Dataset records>
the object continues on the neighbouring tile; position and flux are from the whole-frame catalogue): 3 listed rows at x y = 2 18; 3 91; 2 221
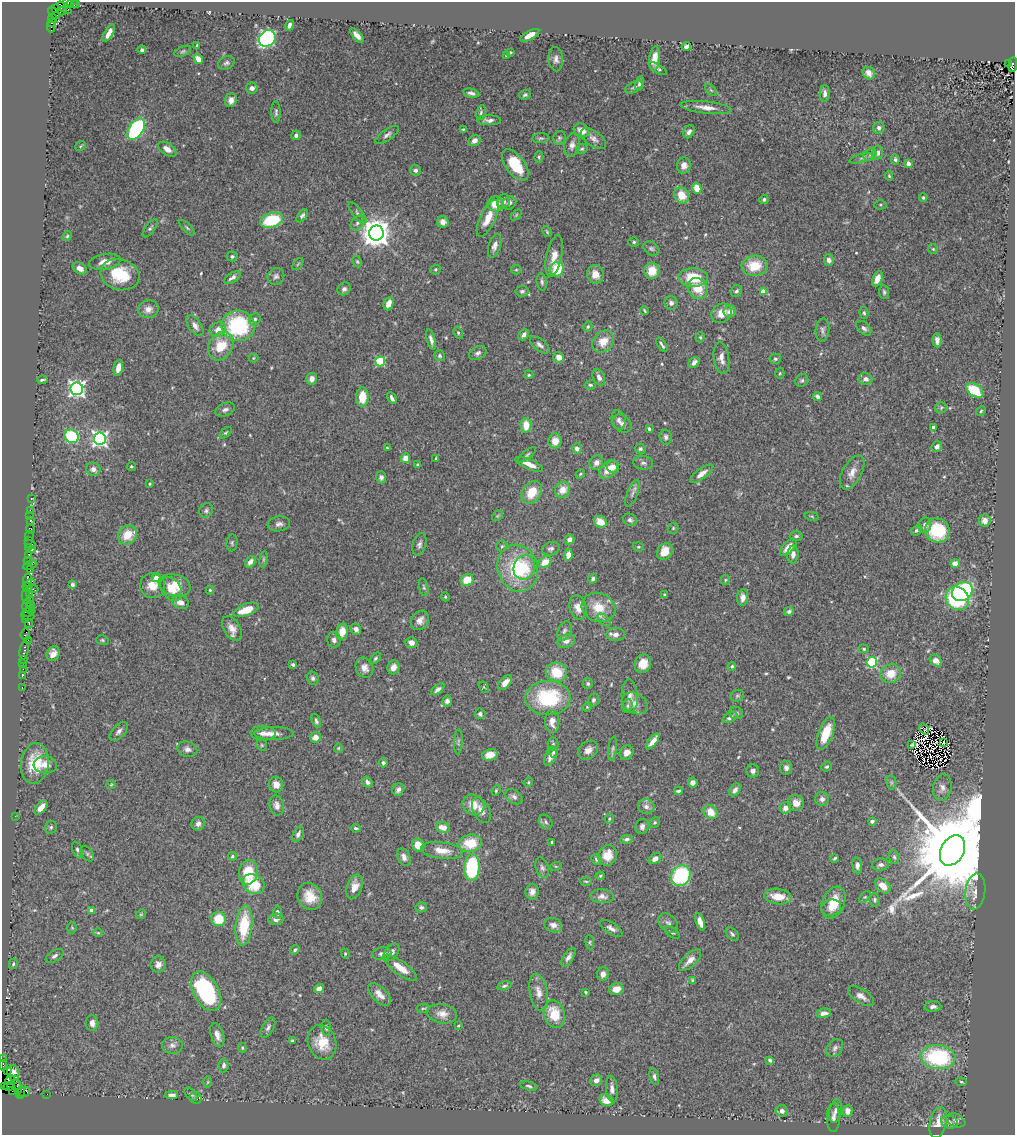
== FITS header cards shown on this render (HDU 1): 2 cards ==
NAXIS1  =                 1013
NAXIS2  =                 1133

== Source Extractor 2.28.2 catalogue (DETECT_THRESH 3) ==
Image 1013 x 1133 px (HDU 1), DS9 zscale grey, 1 PNG px = 1 image px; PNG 1017 x 1137 px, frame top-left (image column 1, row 1133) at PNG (2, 2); each listed source drawn as its Kron ellipse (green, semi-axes under 4 px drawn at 4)
Background 1.24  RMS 0.034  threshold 0.102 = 3 sigma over >= 5 px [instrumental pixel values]
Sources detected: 562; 6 with non-positive FLUX_AUTO (blend fragments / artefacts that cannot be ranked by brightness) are neither listed nor drawn; of the other 556, the 500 brightest by FLUX_AUTO listed and drawn (56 fainter detections omitted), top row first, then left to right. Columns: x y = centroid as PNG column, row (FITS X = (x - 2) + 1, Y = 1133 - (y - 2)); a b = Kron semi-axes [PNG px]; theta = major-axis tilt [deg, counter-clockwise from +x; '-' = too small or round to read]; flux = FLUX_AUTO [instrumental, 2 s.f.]
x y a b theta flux
67 3 5 4 - 330
77 3 3 2 - 62
73 4 5 4 - 160
55 8 3 2 - 45
64 8 8 4 -37 1400
62 11 4 3 - 320
54 13 7 4 -43 250
53 18 4 2 - 40
51 23 3 3 - 58
290 25 5 3 - 6.7
51 27 5 2 - 100
109 33 10 4 59 17
357 35 9 4 -47 13
530 35 10 4 29 20
267 38 9 7 44 480
197 46 3 3 - 3.4
686 46 4 3 - 6.4
142 50 4 4 - 5.2
183 51 9 5 23 4.3
510 52 3 3 - 2.9
506 56 3 3 - 4.2
655 58 12 5 83 22
198 59 5 4 - 21
556 59 12 7 -87 11
226 63 9 6 25 6.2
1008 63 3 2 - 170
1013 65 7 4 85 1100
658 69 10 4 -32 5.3
869 73 7 5 -51 19
639 83 7 4 79 5.8
634 87 9 5 27 6.2
252 88 6 5 - 10
711 90 7 4 -44 4.6
471 93 8 4 -13 7.4
825 93 8 5 89 8.6
525 95 6 5 - 5
231 100 7 6 - 12
706 107 26 6 -7 23
276 112 11 4 -88 5.7
481 112 7 4 79 4.4
489 120 12 5 0 9.5
879 128 6 5 - 7.8
136 129 12 7 58 280
463 129 4 3 - 2.5
581 130 8 6 -31 22
689 132 7 5 61 9.1
296 135 5 4 - 7.1
387 135 14 5 34 8.9
541 138 8 5 3 4.7
559 138 7 6 - 4.4
593 139 14 7 -36 12
474 141 6 5 - 11
572 145 11 8 78 14
80 146 5 4 - 2.6
167 149 10 6 -34 14
582 149 6 5 - 3.6
877 153 7 5 73 11
870 155 7 5 43 6.3
539 157 6 4 90 3.3
862 158 13 4 15 6.3
895 159 5 4 - 5.2
908 163 4 4 - 18
515 165 18 9 -54 79
684 166 8 7 - 15
415 170 5 5 - 6.4
889 176 5 4 - 3.1
697 188 5 4 - 46
682 195 8 7 - 41
923 198 4 4 - 3.6
764 199 5 4 - 4.7
504 201 7 6 - 10
509 203 7 6 - 10
495 204 8 7 - 33
881 205 6 4 1 3.2
357 213 13 5 -53 6.6
516 215 6 4 46 2.7
302 216 8 4 52 6.1
488 218 20 7 64 30
272 220 11 7 17 120
443 222 6 5 - 10
357 223 8 5 53 6.4
150 228 11 4 54 5.2
187 228 10 4 -44 4.2
547 232 6 3 -63 2.6
376 233 7 7 - 3500
67 236 5 4 - 3.1
634 242 5 4 - 3.4
495 246 12 6 73 11
651 248 9 6 -32 5.5
933 249 5 5 - 3
232 256 5 5 - 4.9
554 256 21 7 78 26
829 260 6 5 - 10
105 262 16 7 10 25
357 262 6 4 -63 3.4
298 264 7 3 53 2.5
755 266 13 10 3 58
80 268 7 5 -31 14
435 269 5 5 - 2.8
557 269 7 6 - 75
516 270 5 4 - 2.8
652 271 8 7 - 37
595 274 9 8 - 23
120 275 19 15 -16 91
276 276 9 8 - 7.4
233 277 9 5 32 11
693 277 15 9 -1 70
877 279 8 4 67 21
542 282 9 5 -82 5.8
698 288 11 9 -54 44
344 289 7 6 - 7.4
522 291 7 5 8 5.1
736 291 6 5 - 5.3
763 292 4 4 - 27
884 292 7 5 -82 4.5
671 303 7 6 - 9
389 304 7 4 68 17
148 309 10 9 - 15
645 311 4 2 - 2.7
730 312 6 6 - 11
721 313 10 9 - 28
864 313 6 4 -75 3.7
255 319 6 5 - 5.1
195 326 11 6 -55 14
238 326 17 15 -2 220
588 326 5 4 - 3.8
864 328 9 5 -44 8.7
218 330 8 7 - 17
822 330 11 7 84 8.5
458 333 6 4 -64 3.6
524 335 6 5 - 9.6
700 337 5 4 - 3.5
431 340 10 4 -75 8.5
937 340 7 4 -87 9.6
603 341 12 9 45 33
540 345 12 5 -40 8.8
662 345 8 3 -57 5.1
221 346 15 12 60 58
478 353 9 6 31 7.6
440 356 5 5 - 4.7
559 357 5 5 - 18
253 358 5 4 - 2.5
721 358 16 7 -82 17
775 359 5 5 - 4.3
380 361 5 4 - 170
694 363 6 4 45 9.6
118 368 8 4 77 17
780 373 5 4 - 3.1
529 375 4 3 - 2.6
599 377 9 5 -62 9.3
312 379 6 5 - 13
866 379 7 6 - 12
42 380 5 2 - 3.9
802 380 7 6 - 4.5
590 385 6 4 9 4.1
77 389 6 6 - 830
975 390 9 6 -36 88
362 397 10 6 86 42
818 397 4 3 - 8.2
392 398 6 3 -61 6.5
941 408 6 5 - 3.9
225 410 10 6 23 8.1
981 411 5 4 - 2.7
619 420 10 7 -79 8.7
622 423 11 8 -36 10
526 425 7 5 -89 35
933 427 4 4 - 6.1
649 429 4 3 - 6.2
226 433 7 4 43 3.6
71 436 7 6 - 180
666 437 7 6 - 6.9
100 439 6 6 - 740
555 441 7 6 - 25
937 446 6 5 - 10
387 448 4 3 - 2.6
577 449 5 5 - 12
640 449 5 5 - 4.4
527 455 11 4 39 5.1
406 458 5 4 - 24
436 459 4 3 - 4
596 463 7 6 - 13
643 463 10 7 -6 7.5
529 464 15 5 -23 20
418 465 3 3 - 4.7
131 466 5 3 - 2.6
613 467 6 6 - 18
93 469 7 6 - 11
608 470 11 7 47 32
852 472 18 9 61 23
580 474 5 4 - 2.7
702 474 14 5 37 15
381 477 6 5 - 7
150 484 4 3 - 2.5
563 490 8 7 - 27
532 492 12 9 55 48
632 493 14 5 68 8.8
31 498 3 2 - 29
30 510 2 2 - 38
206 510 7 6 - 5.8
30 516 3 2 - 34
497 516 6 4 44 3
812 516 7 3 -10 2.7
30 520 3 3 - 140
630 520 7 6 - 6
985 521 6 5 - 15
600 522 6 5 - 28
279 524 11 7 8 9.6
925 525 8 6 75 11
673 528 6 5 - 3.2
30 529 5 3 - 56
917 530 6 4 40 5.2
937 530 12 12 - 130
29 535 5 3 - 150
127 535 10 9 - 46
796 536 6 4 1 5.2
569 539 5 4 - 12
29 540 2 2 - 67
232 543 8 5 82 4.6
30 544 5 3 - 150
419 544 11 6 73 8.5
502 546 5 5 - 4.2
28 547 3 2 - 190
638 547 5 4 - 3
788 547 10 5 45 27
32 549 3 2 - 19
551 549 9 6 19 7.1
665 552 9 7 57 34
793 554 9 5 86 11
568 555 6 4 80 18
28 556 3 2 - 85
263 559 8 4 82 3.8
28 561 4 3 - 130
250 562 6 4 47 11
545 562 7 5 35 34
955 564 5 4 - 20
30 565 7 4 23 160
524 567 12 10 68 43
518 568 24 20 -71 160
30 570 2 2 - 67
156 577 4 4 - 21
593 579 5 4 - 5
467 580 6 6 - 41
725 580 5 4 - 2.9
27 581 6 3 79 200
30 583 5 3 - 170
72 585 4 3 - 5.4
175 585 16 10 -15 43
153 586 12 12 - 30
27 587 5 3 - 68
424 587 9 4 -78 4
33 589 5 2 - 99
171 589 13 9 -54 29
210 590 4 4 - 2.6
962 591 11 9 34 330
29 594 3 3 - 210
665 595 4 3 - 4
26 597 8 2 -86 400
445 597 4 3 - 2.7
743 597 8 5 84 12
957 598 12 11 - 270
30 599 2 2 - 68
180 602 8 6 -15 14
27 605 6 3 81 250
30 605 4 3 - 57
578 607 12 8 -76 20
598 607 17 14 -23 47
30 609 3 2 - 130
246 610 13 6 20 42
789 611 5 4 - 7
28 612 5 4 - 200
28 616 6 3 -7 240
26 620 4 2 - 93
420 620 10 8 53 15
604 620 7 4 -46 5.8
29 623 4 2 - 75
232 628 13 8 -58 18
356 629 6 5 - 9
564 631 10 6 65 7.9
342 632 8 6 76 36
25 634 6 5 - 140
616 634 9 6 -1 12
28 640 2 2 - 58
102 640 6 5 - 3.5
334 640 8 7 - 9
566 641 9 6 23 11
411 643 6 5 - 11
864 649 5 4 - 3.2
24 650 10 3 80 220
53 654 7 6 - 15
375 658 7 4 46 4.1
23 659 3 3 - 94
936 661 7 5 -41 19
872 662 5 5 - 210
23 663 2 2 - 54
643 664 9 8 - 28
293 665 4 3 - 4.4
732 666 4 3 - 3.9
393 667 7 5 71 15
364 668 10 8 -66 15
23 669 2 2 - 35
557 672 10 9 - 57
891 674 10 9 - 37
22 676 2 2 - 51
313 678 7 5 -75 6.3
505 683 9 5 49 17
588 683 5 5 - 4.1
484 687 6 4 -61 2.6
22 688 3 2 - 51
438 689 8 4 39 7.4
630 696 16 8 -87 16
737 696 7 5 23 4.5
548 698 22 17 0 170
593 700 7 5 74 4.9
447 701 5 5 - 9.5
635 703 13 10 -28 18
627 706 7 5 76 4.4
587 707 5 4 - 2.5
736 713 7 6 - 6.7
480 714 5 5 - 6.2
730 718 8 4 27 8.5
316 721 7 4 -72 5.4
552 722 11 7 -88 19
924 729 6 3 -53 3.1
119 731 11 6 48 8.9
263 733 13 7 -3 15
274 733 20 6 1 17
826 733 17 7 69 57
316 737 5 5 - 16
653 741 9 4 52 19
458 742 12 4 88 5.5
944 742 3 2 - 5.6
553 744 6 5 - 4.1
262 745 6 5 - 3
911 745 4 2 - 2.9
338 748 4 4 - 2.5
613 748 12 4 83 5.8
187 749 10 7 -17 11
588 750 11 8 40 16
553 752 6 4 -72 4.2
627 753 7 6 - 16
490 755 8 5 15 23
550 757 9 5 65 13
35 763 20 14 83 77
383 763 5 4 - 5.4
45 765 12 8 -4 21
827 767 5 4 - 4.2
786 768 7 6 - 8.9
753 771 6 6 - 8.5
367 782 6 5 - 7.7
528 782 5 4 - 2.7
693 782 5 4 - 7
891 782 7 5 -79 4.4
276 784 8 7 - 16
111 785 5 4 - 2.6
942 788 13 9 80 14
398 789 6 5 - 9.4
735 790 7 5 54 8.9
496 791 5 3 - 2.6
678 791 4 3 - 4
514 797 9 6 -34 8.5
822 799 7 6 - 11
796 803 8 8 - 18
473 805 11 9 -33 33
277 806 10 7 -78 13
646 806 8 7 - 11
41 807 8 4 50 20
785 808 6 5 - 16
481 810 13 8 -64 17
711 812 7 6 - 30
15 816 2 2 - 13
609 819 5 4 - 3.1
872 821 4 3 - 5.2
546 822 8 6 -52 5.7
655 822 5 5 - 3.5
198 824 7 6 - 10
51 827 6 6 - 4.5
443 827 7 5 -14 22
642 827 8 6 73 8.1
356 828 5 3 - 3.2
298 834 8 5 63 7.8
627 839 6 4 7 5.5
552 842 3 3 - 2.6
470 843 12 8 9 64
418 845 6 6 - 30
77 849 8 5 -70 5.5
952 850 16 11 60 66000
442 851 21 8 -7 30
87 854 8 5 -54 5.2
607 855 10 9 - 35
232 856 4 3 - 2.9
404 857 9 6 -68 12
894 857 7 5 -73 4.5
835 858 4 3 - 2.8
596 859 6 4 -48 4.8
655 859 6 5 - 16
881 865 8 6 7 7.7
556 866 6 4 17 2.8
857 866 8 5 -84 8.4
472 868 13 8 88 180
542 868 10 6 -71 7.3
248 872 12 9 78 71
600 876 4 4 - 2.5
681 876 10 9 - 220
586 881 6 2 -1 2.8
254 884 11 9 -32 70
883 886 9 6 -42 25
354 887 13 7 70 22
532 892 8 6 83 13
975 892 18 10 84 20
310 896 14 12 -64 39
602 896 11 7 -4 14
778 897 14 7 -7 35
865 897 7 4 43 3.7
875 900 7 5 -82 5
833 903 17 11 67 48
421 907 6 5 - 4.9
831 908 10 8 15 19
91 910 4 4 - 24
277 912 6 4 -83 5.8
141 914 5 4 - 3
219 919 7 7 - 55
276 919 7 5 5 8.6
700 922 9 4 -70 15
668 923 11 8 -45 9.9
553 925 9 7 -20 12
244 926 20 8 84 100
72 928 6 5 - 2.8
611 928 13 6 -33 10
672 932 8 4 -35 4.5
98 933 5 4 - 2.8
732 934 8 5 -49 5.8
590 942 7 3 -83 3
295 950 5 4 - 4.3
391 952 10 6 52 11
345 954 5 4 - 2.9
382 954 10 6 10 9.3
55 956 10 5 32 6.8
568 957 10 5 56 9.9
690 960 14 6 43 19
13 964 5 4 - 3.5
158 965 8 7 - 11
400 968 20 7 -36 35
603 974 7 6 - 12
692 980 3 3 - 3.6
504 986 7 4 14 4.7
319 989 5 4 - 13
616 989 7 5 16 22
206 991 21 12 -62 260
539 992 19 9 -79 22
586 992 4 3 - 2.7
379 994 14 7 -46 19
861 996 15 7 -33 15
933 1007 8 5 3 8.7
423 1008 6 3 9 2.7
823 1013 7 4 9 13
442 1014 15 9 -7 19
554 1014 14 10 -72 64
92 1023 8 6 -83 14
458 1025 3 3 - 2.9
268 1028 11 5 61 7.8
326 1028 8 4 -85 4.8
217 1035 12 6 -73 15
292 1041 3 3 - 4.5
322 1042 17 14 -70 48
172 1045 10 8 -4 11
242 1048 5 4 - 2.7
835 1048 10 7 52 8.6
938 1057 17 12 -6 230
3 1059 2 2 - 18
770 1060 4 3 - 5.1
3 1065 5 2 - 93
224 1065 7 4 82 5.7
7 1071 3 2 - 40
13 1073 8 6 -71 6.3
654 1076 8 4 -77 6.1
10 1080 5 3 - 180
15 1080 3 2 - 320
596 1080 6 5 - 12
208 1082 6 4 88 2.8
961 1082 6 4 -9 3.2
9 1086 6 3 11 74
529 1086 9 4 -14 4.6
4 1087 3 3 - 180
17 1087 7 4 -85 500
612 1089 13 6 -84 13
13 1090 3 2 - 54
21 1092 6 3 68 110
24 1092 6 5 - 160
47 1094 2 2 - 23
191 1094 8 4 -43 5.8
172 1095 6 4 0 9.4
196 1098 6 5 - 4.2
606 1100 7 6 - 32
782 1111 6 5 - 9.3
835 1111 12 6 78 10
848 1111 5 5 - 18
833 1118 14 6 90 11
956 1120 10 6 -23 8.3
949 1122 8 6 -17 8.7
938 1123 15 8 78 31
At the frame edge (FLAGS 8, measured only in part): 6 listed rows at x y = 67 3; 77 3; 1013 65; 3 1059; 3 1065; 4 1087
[56 fainter detections neither listed nor drawn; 6 non-positive-flux detections neither listed nor drawn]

TASK GOAL> Which lines of the material above contain the string "drawn"? Pull out each of them, and treat uppercase and lowercase as different.

ANSWER TO THE PROBLEM>
Image 1013 x 1133 px (HDU 1), DS9 zscale grey, 1 PNG px = 1 image px; PNG 1017 x 1137 px, frame top-left (image column 1, row 1133) at PNG (2, 2); each listed source drawn as its Kron ellipse (green, semi-axes under 4 px drawn at 4)
Sources detected: 562; 6 with non-positive FLUX_AUTO (blend fragments / artefacts that cannot be ranked by brightness) are neither listed nor drawn; of the other 556, the 500 brightest by FLUX_AUTO listed and drawn (56 fainter detections omitted), top row first, then left to right. Columns: x y = centroid as PNG column, row (FITS X = (x - 2) + 1, Y = 1133 - (y - 2)); a b = Kron semi-axes [PNG px]; theta = major-axis tilt [deg, counter-clockwise from +x; '-' = too small or round to read]; flux = FLUX_AUTO [instrumental, 2 s.f.]
[56 fainter detections neither listed nor drawn; 6 non-positive-flux detections neither listed nor drawn]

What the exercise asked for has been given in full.